Needham will never be remembered for directing good movies. The first Smokey is not all that bad and that’s about the extent of it. But he brought fun back into the motion pictures. His films were a party, and everyone was invited. He probably boozed it up a little much, and I doubt you’d want him dating your sister, but when he directed movies they reeked of cheer. Probably the best bad movie he ever directed was The Villain, which starred Kirk Douglas (as The Villain) and introduced Arnold Schwarzenegger to the world as a dopey, musclebound hero (named Handsome Stranger). It was basically a live action Warner Bros. cartoon, and it would not have been a shock to see a cameo from Wile E. Coyote. Needham’s idea of entertainment was cartoons IRL.
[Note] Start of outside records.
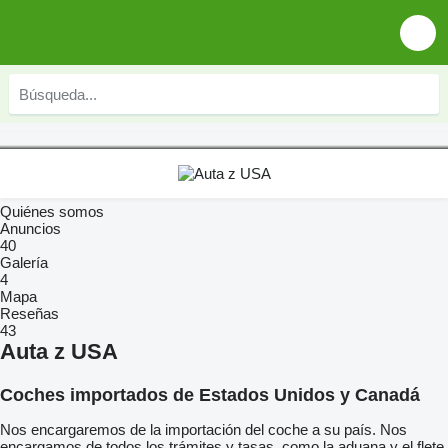
Quiénes somos
Anuncios
40
Galería
4
Mapa
Reseñas
43
Auta z USA
Coches importados de Estados Unidos y Canadá
Nos encargaremos de la importación del coche a su país. Nos
encargamos de todos los trámites y tasas, como la aduana y el flete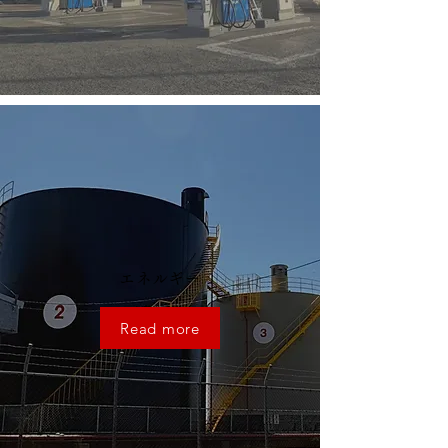
エネルギー
Read more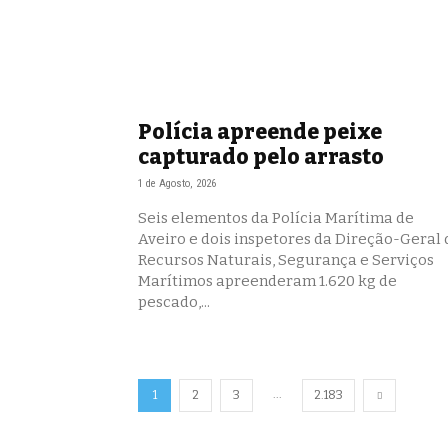
Polícia apreende peixe
capturado pelo arrasto
1 de Agosto, 2026
Seis elementos da Polícia Marítima de
Aveiro e dois inspetores da Direção-Geral 
Recursos Naturais, Segurança e Serviços
Marítimos apreenderam 1.620 kg de
pescado,...
...
1
2
3
2.183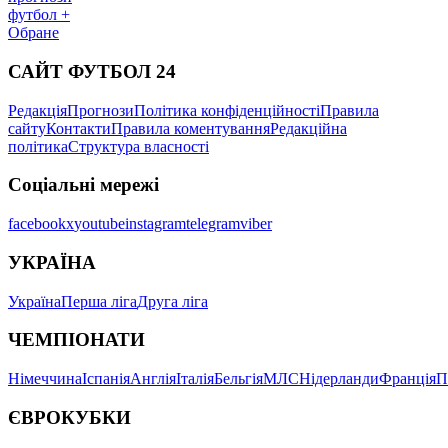
футбол +
Обране
САЙТ ФУТБОЛ 24
Редакція
Прогнози
Політика конфіденційності
Правила
сайту
Контакти
Правила коментування
Редакційна
політика
Структура власності
Соціальні мережі
facebook
x
youtube
instagram
telegram
viber
УКРАЇНА
Україна
Перша ліга
Друга ліга
ЧЕМПІОНАТИ
Німеччина
Іспанія
Англія
Італія
Бельгія
МЛС
Нідерланди
Франція
П
ЄВРОКУБКИ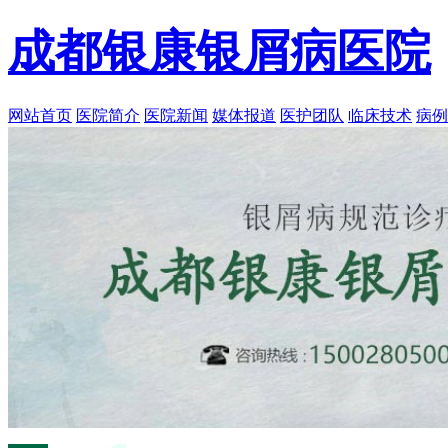
成都银康银屑病医院
网站首页
医院简介
医院新闻
媒体报道
医护团队
临床技术
病例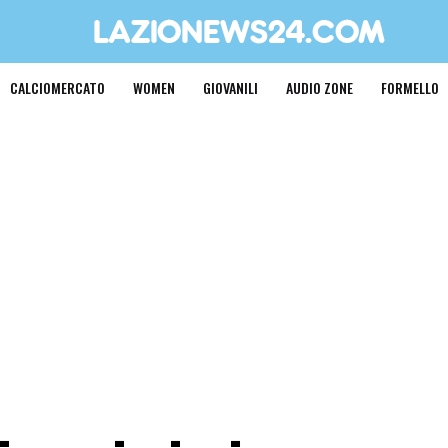
CALCIOMERCATO
WOMEN
GIOVANILI
AUDIO ZONE
FORMELLO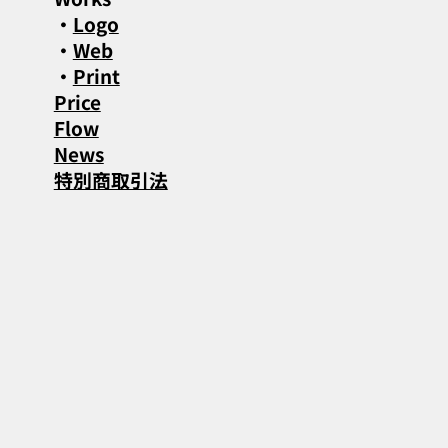
・
Logo
・
Web
・
Print
Price
Flow
News
特別商取引法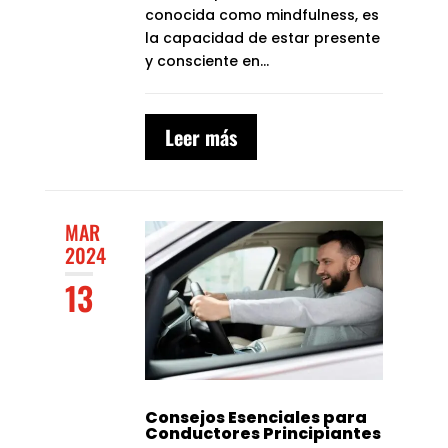
conocida como mindfulness, es
la capacidad de estar presente
y consciente en...
Leer más
MAR
2024
13
Consejos Esenciales para
Conductores Principiantes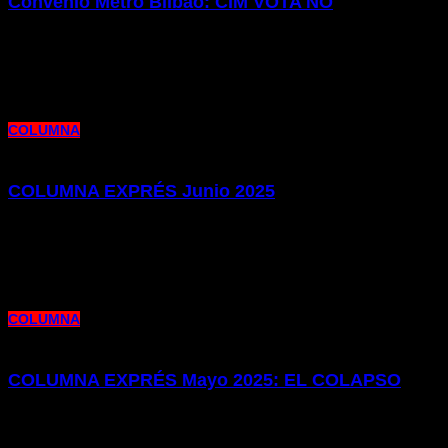
Convenio Metro Bilbao: CIM VOTA NO
25 de julio de 2025 |
por metrocim
Este jueves 24 de julio se ha celebrado la última reunión de negociación del
próximo Convenio Colectivo en Metro Bilbao.
COLUMNA
COLUMNA EXPRÉS Junio 2025
10 de junio de 2025 |
por metrocim
Os presentamos la edición de nuestro Columna Exprés de este mes de junio.
Una edición donde repasamos un nuevo éxito
COLUMNA
COLUMNA EXPRÉS Mayo 2025: EL COLAPSO
3 de mayo de 2025 |
por metrocim
Os presentamos la edición de nuestro Columna Exprés, centrado en el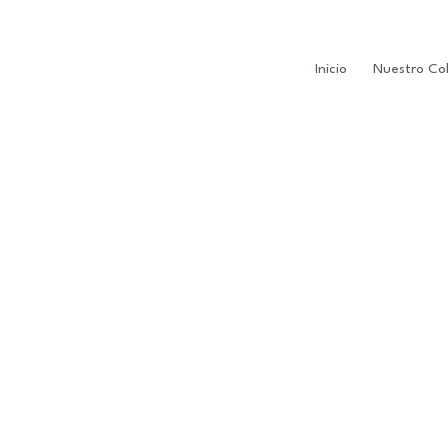
Inicio
Nuestro Co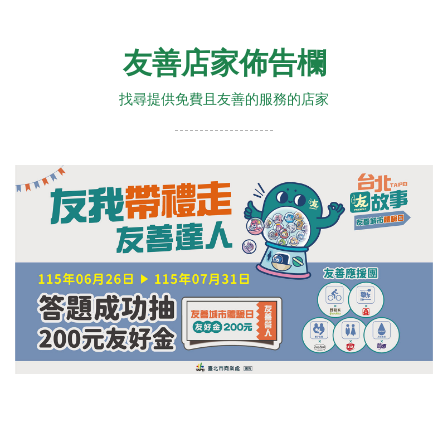
友善店家佈告欄
找尋提供免費且友善的服務的店家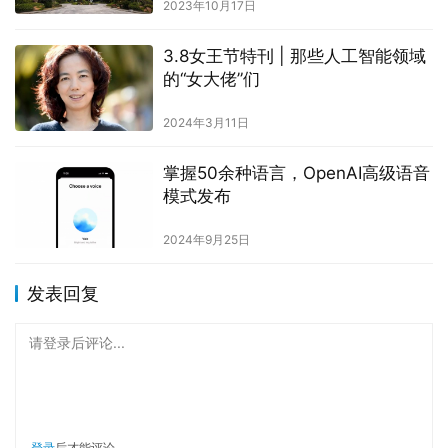
2023年10月17日
3.8女王节特刊 | 那些人工智能领域
的“女大佬”们
2024年3月11日
掌握50余种语言，OpenAI高级语音
模式发布
2024年9月25日
发表回复
请登录后评论...
登录
后才能评论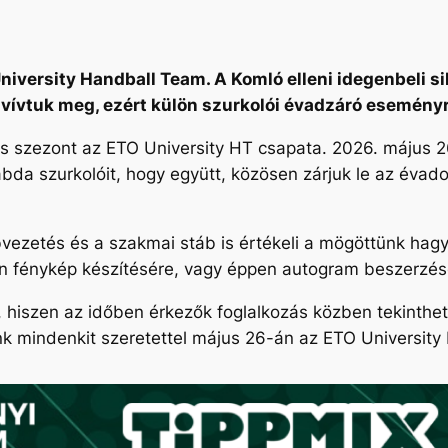
versity Handball Team. A Komló elleni idegenbeli sik
 vívtuk meg, ezért külön szurkolói évadzáró eseményr
s szezont az ETO University HT csapata. 2026. május 
zilabda szurkolóit, hogy együtt, közösen zárjuk le az é
bvezetés és a szakmai stáb is értékeli a mögöttünk hagy
en fénykép készítésére, vagy éppen autogram beszerzés
 hiszen az időben érkezők foglalkozás közben tekinthet
unk mindenkit szeretettel május 26-án az ETO Universi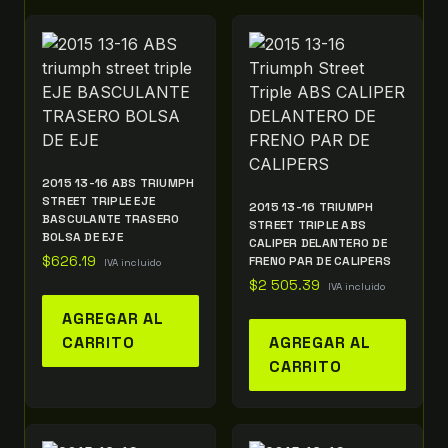
2015 13-16 ABS TRIUMPH
STREET TRIPLE EJE
2015 13-16 TRIUMPH
BASCULANTE TRASERO
STREET TRIPLE ABS
BOLSA DE EJE
CALIPER DELANTERO DE
$
626.19
FRENO PAR DE CALIPERS
IVA incluido
$
2 505.39
IVA incluido
AGREGAR AL
CARRITO
AGREGAR AL
CARRITO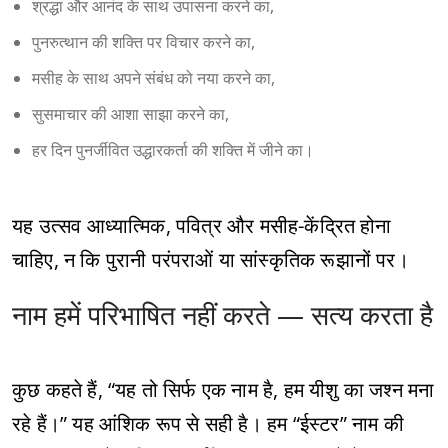
श्रद्धा और आनंद के साथ उपासना करने का,
पुनरुत्थान की शक्ति पर विचार करने का,
मसीह के साथ अपने संबंध को नया करने का,
सुसमाचार की आशा साझा करने का,
हर दिन पुनर्जीवित उद्धारकर्ता की शक्ति में जीने का।
यह उत्सव आध्यात्मिक, पवित्र और मसीह-केंद्रित होना
चाहिए, न कि पुरानी परंपराओं या सांस्कृतिक रूझानों पर।
नाम हमें परिभाषित नहीं करते — सत्य करता है
कुछ कहते हैं, “यह तो सिर्फ एक नाम है, हम यीशु का जश्न मना
रहे हैं।” यह आंशिक रूप से सही है। हम “ईस्टर” नाम की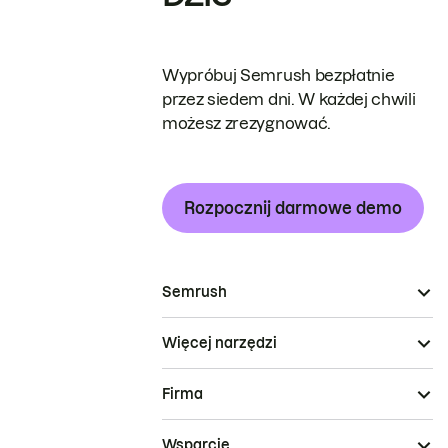
Wypróbuj Semrush bezpłatnie
przez siedem dni. W każdej chwili
możesz zrezygnować.
Rozpocznij darmowe demo
Semrush
Więcej narzędzi
Firma
Wsparcie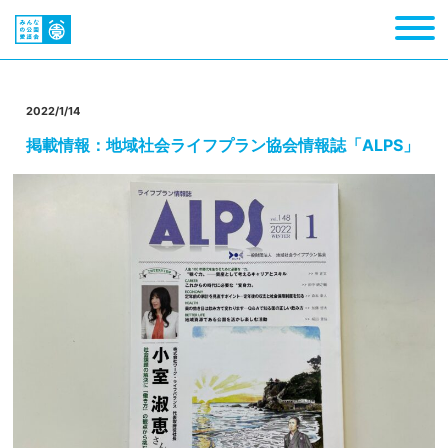
2022/1/14
掲載情報：地域社会ライフプラン協会情報誌「ALPS」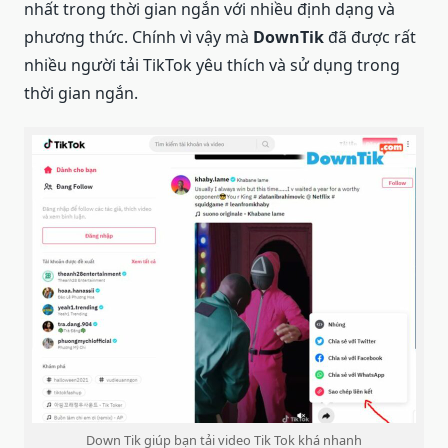
nhất trong thời gian ngắn với nhiều định dạng và
phương thức. Chính vì vậy mà
DownTik
đã được rất
nhiều người tải TikTok yêu thích và sử dụng trong
thời gian ngắn.
Down Tik giúp bạn tải video Tik Tok khá nhanh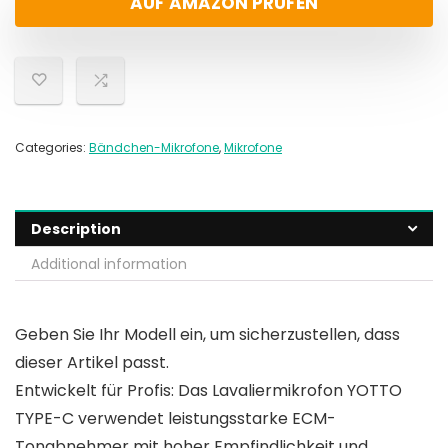
AUF AMAZON PRÜFEN
Categories:
Bändchen-Mikrofone
,
Mikrofone
Description
Additional information
Geben Sie Ihr Modell ein, um sicherzustellen, dass
dieser Artikel passt.
Entwickelt für Profis: Das Lavaliermikrofon YOTTO
TYPE-C verwendet leistungsstarke ECM-
Tonabnehmer mit hoher Empfindlichkeit und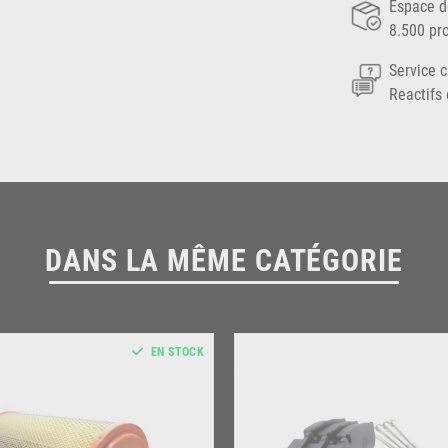
Espace d
8.500 pr
Service c
Reactifs 
DANS LA MÊME CATÉGORIE
EN STOCK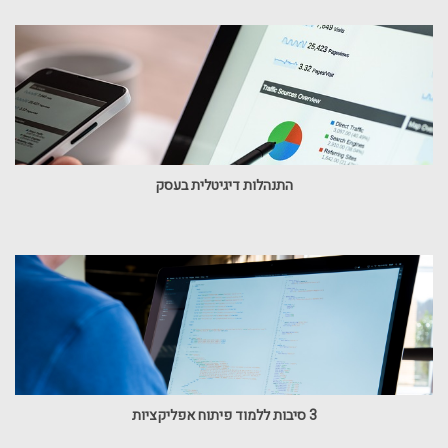
התנהלות דיגיטלית בעסק
3 סיבות ללמוד פיתוח אפליקציות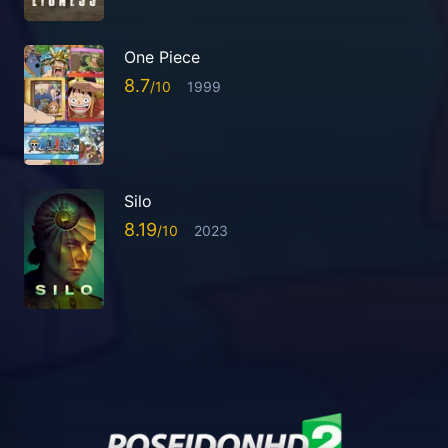
One Piece
8.7
1999
Silo
8.19
2023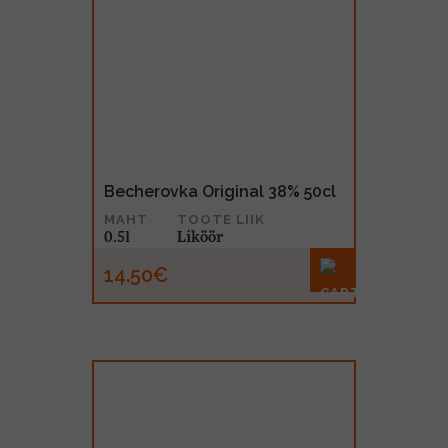
Becherovka Original 38% 50cl
MAHT
TOOTE LIIK
0.5l
Liköör
14.50€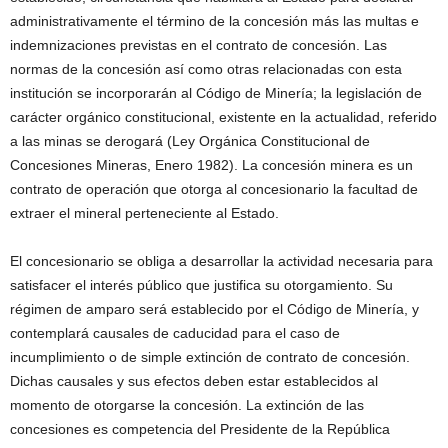
administrativamente el término de la concesión más las multas e
indemnizaciones previstas en el contrato de concesión. Las
normas de la concesión así como otras relacionadas con esta
institución se incorporarán al Código de Minería; la legislación de
carácter orgánico constitucional, existente en la actualidad, referido
a las minas se derogará (Ley Orgánica Constitucional de
Concesiones Mineras, Enero 1982). La concesión minera es un
contrato de operación que otorga al concesionario la facultad de
extraer el mineral perteneciente al Estado.
El concesionario se obliga a desarrollar la actividad necesaria para
satisfacer el interés público que justifica su otorgamiento. Su
régimen de amparo será establecido por el Código de Minería, y
contemplará causales de caducidad para el caso de
incumplimiento o de simple extinción de contrato de concesión.
Dichas causales y sus efectos deben estar establecidos al
momento de otorgarse la concesión. La extinción de las
concesiones es competencia del Presidente de la República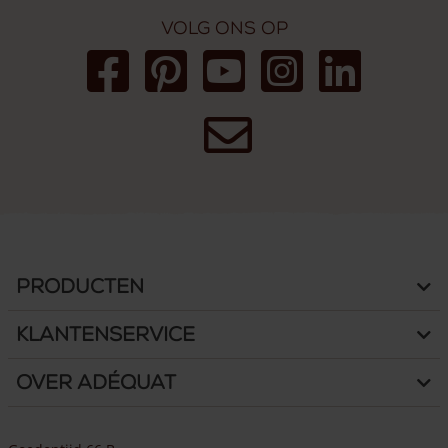
Volg ons op
Producten
Klantenservice
Over Adéquat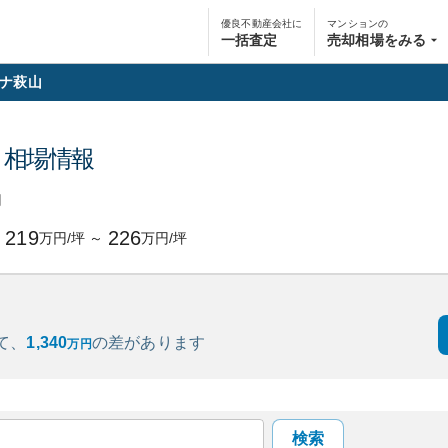
優良不動産会社に
マンションの
一括査定
売却相場をみる
ナ萩山
・相場情報
円
219
226
万円/坪
～
万円/坪
て、
1,340
の
差があります
万円
検索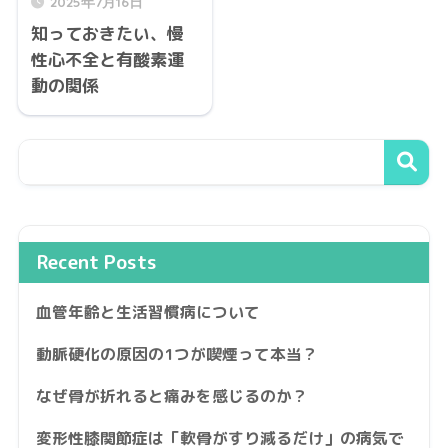
2025年7月16日
知っておきたい、慢
性心不全と有酸素運
動の関係
Recent Posts
血管年齢と生活習慣病について
動脈硬化の原因の1つが喫煙って本当？
なぜ骨が折れると痛みを感じるのか？
変形性膝関節症は「軟骨がすり減るだけ」の病気で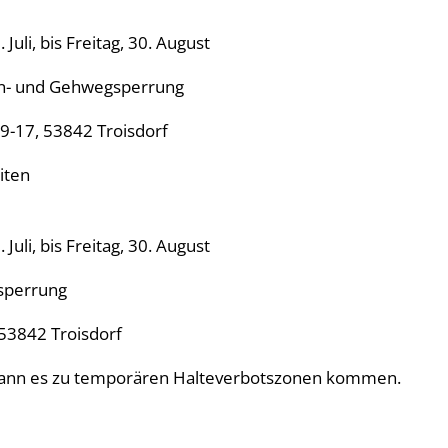
Juli, bis Freitag, 30. August
- und Gehwegsperrung
 9-17, 53842 Troisdorf
iten
Juli, bis Freitag, 30. August
perrung
 53842 Troisdorf
ann es zu temporären Halteverbotszonen kommen.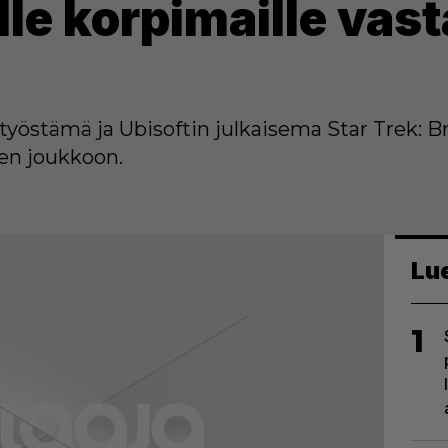
le korpimaille vast
östämä ja Ubisoftin julkaisema Star Trek: Br
jen joukkoon.
Lu
1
In 2009 he was interviewed by Terry Gross, one of my favorite interviews of all time. Needham was charming and amiable and full of stories, and Gross seemed genuinely disappointed to bring it to a close. Favorite quirk: the genuine cackling joy that Needham expressed at the thought of a royalty check arriving after a TV broadcast of one of his movies.
Needham was just another old movie guy who lost his fight against time, but his fingerprints are all over a pop cinema that exists to this day. Needham is the father of Johnny Knoxville and Chuck Lorre and the Fast and the Furious franchise. Perhaps that’s not a legacy that one would choose to have, as his descendants took Needham’s cowboy laissez les bon temps rouler amiability and turned it into something a little less charming and a little more bro. Or maybe it was all in the context? Maybe in the late 70s, the Burt Reynolds Boys Club was a little more palatable it would be now? It was what it was. Hal Needham will be missed, and not just by anyone who as a little kid ever dragged an old mattress out under a tree in the backyard to learn how to take a fall.